* Material provided

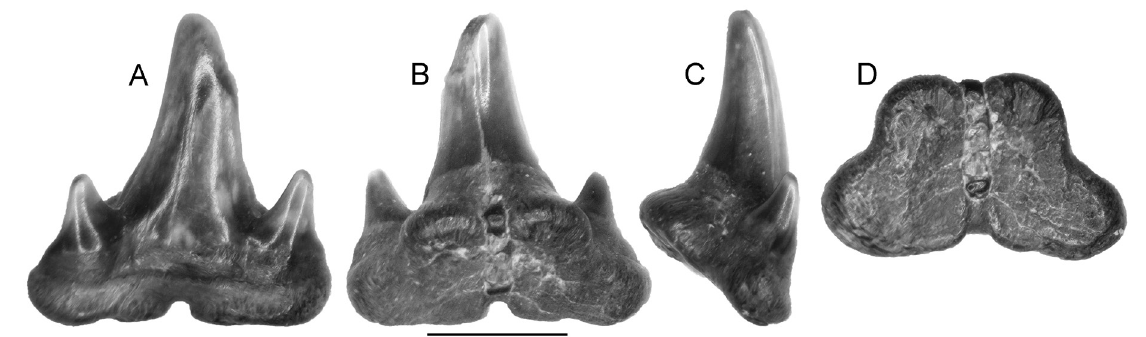
Fig. 21. Premontreia ( Oxyscyllium ) subulidens (Arambourg, 1952), tooth. A–D . ANSP 23421, lateral tooth, Tallahatta/Lisbon contact zone. A . Labial view. B . Lingual view. C . Mesial view. D . Basal view. Scale bar =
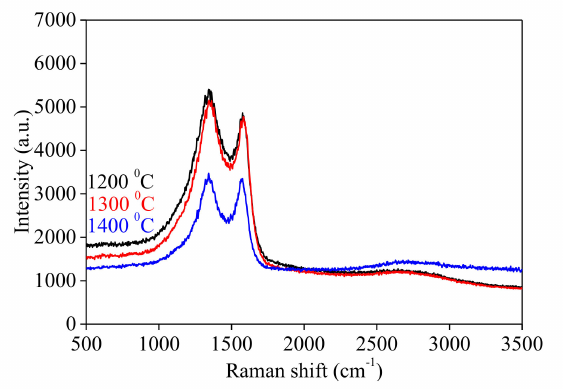
Figure 2. Raman spectrum of the samples carbonized at 1200 ◦ C (C-5), 1300 ◦ C (C-10), and 1400 ◦ C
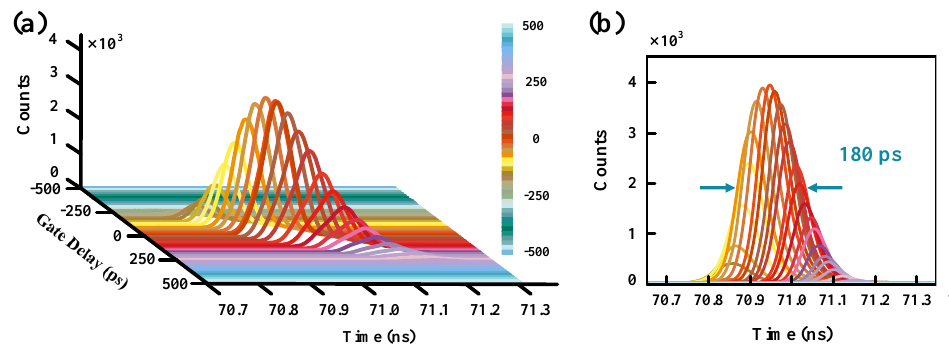
Figure 5. ( a ) Time distributions of the SPAD’s counts as a function of the delay between S SYN and S gate . ( b ) Accumulation time distributions with different S gate delay.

* Task to complete
Gather each line from the listing above that holds "Figure".

* Exercise output
Figure 2. Raman spectrum of the samples carbonized at 1200 ◦ C (C-5), 1300 ◦ C (C-10), and 1400 ◦ C
Figure 5. ( a ) Time distributions of the SPAD’s counts as a function of the delay between S SYN and S gate . ( b ) Accumulation time distributions with different S gate delay.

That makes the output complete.